Por Miguel Ángel Avilés*
I
Acorralado por el humo R prefirió salir antes de quedar asfixiado en esa vieja bodega que le había servido para burlar la persecución de los policías. Lagrimeando, con las manos en alto y sin camisa, avanzó hacia donde estaban las cuatro patrullas cuya luz de las torretas le pegaban de lleno en la cara, sintiéndose encandilado como una liebre en carretera a quien están a punto de tirar el mortal escopetazo. Era las dos de la mañana de ese sábado de gloria lleno de estrellas y borrachos.
II
En cuanto lo tuvieron a su alcance, lo tomaron de los cabellos y le dieron una descomunal patada en los testículos que hizo a R caer de rodillas en el montón de arena y grava que esta por fuera de la bodega. Fue arrastrado hasta la patrulla y se lo llevaron a la comandancia más cercana, la del sur, esa pegada al cerro.

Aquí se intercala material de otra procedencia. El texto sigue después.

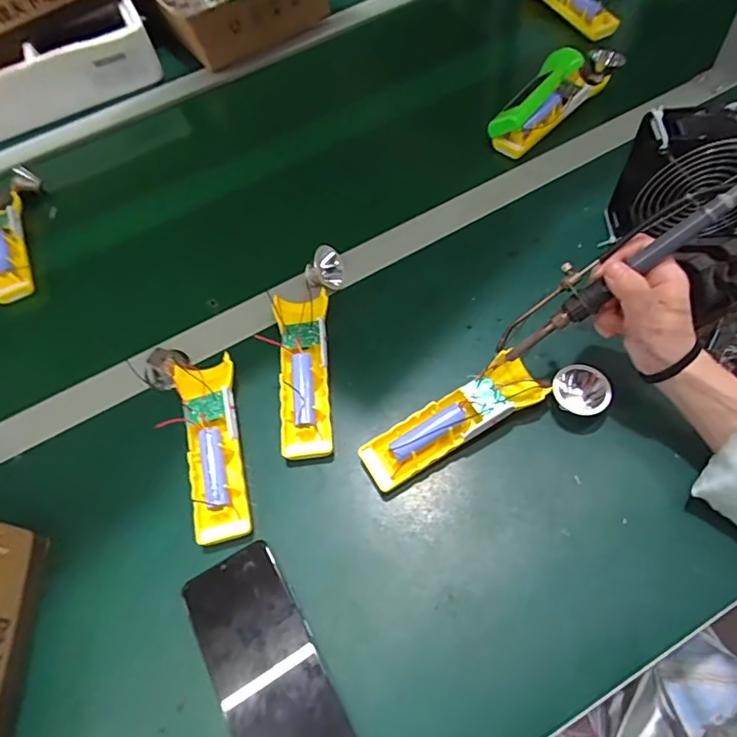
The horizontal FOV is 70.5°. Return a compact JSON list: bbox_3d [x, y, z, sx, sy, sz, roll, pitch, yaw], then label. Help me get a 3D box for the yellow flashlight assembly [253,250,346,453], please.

Un cerro seco y obscuro con una cruz en la parte más alta.
III
La comandancia del sur, como la de cualquier otro punto cardinal, deprime, huele mal. Los policías van de un lado para otro llevando y trayendo detenidos que le presentan al juez calificador. Las celdas se llenan. Se llena de borrachos y escandalosos, de morros y de maestros, de putas y amanecidos. Hasta ahí llega R. Manos atrás, esposado, pisa la barandilla y luego de un chequeo médico es depositado en esa celda, la que huele mal, como todas, como ellos. R es chacal y cabrón como el solo. Tiene un tatuaje en el cuello: un corazón atravesado por una flecha y en el medio una R y una M. en su lagrimar se ve una lágrima de tinta en verde. Las venas de sus antebrazos también están tatuadas. Pero de cicatrices. R se amontona con los demás detenidos. El piso está alfombrado con bachitas y zapatos. Huele tremendamente a patas.
IV
R se verbea a un morro mientras espera que la noche huya. Un viejo le necia al oído pidiéndole las tres. R accede sin voltear a verlo y se acomoda en su sentado de aguilita. Esta vez está seguro de que él no fue. Aunque eso si: corrió y corrió porque no había de otra. Corrió cuando vieron a los mulas haciendo sus redadas. Si, era una noche de estrellas y borrachos; sí, también era un sábado de gloria como la que alcanzaba ellos al disfrutar del alucín.
V
Era de mañana y el sol le ponía sabor a esa cruditas. Las cruditas que a todos laceraban al momento de quitarse lo encamorrado y lo entumecido. El olor a todo había aumentado. El número de detenidos también. R bostezaba recostado en la esquina de la celda. Dos, a su lado, roncaban como si rigiera un par de leones. Junto a sus pies, el viejo necio y pediche seguía bocabajo e inmóvil. Inmóvil, como se quedarían todos cuando, al rato, el llavero, le dijo que ese viejo estaba muerto. Sí, era de mañana tibia, como la piel del petateado.
VI
Es lunes de chamba y de noticias. Noticias que enferman de hepatitis a la nota roja. R aparecía en el recuadro con un ojo coagulado y esa cara de cabrón que no podía con ella. Apenas se distinguía allí en su cuello el corazón cruzado por la flecha y esas iniciales. Sus venas otra vez estaban cortadas, a decir del reportero, nomás para llamar la atención remataría en su nota el periodista.
VII
Sí, era un lunes de chamba y de noticias. De noticias como la de R, tan chacal y cabrón como él solito.
*Abogado y escritor. La Paz Baja California Sur/Hermosillo.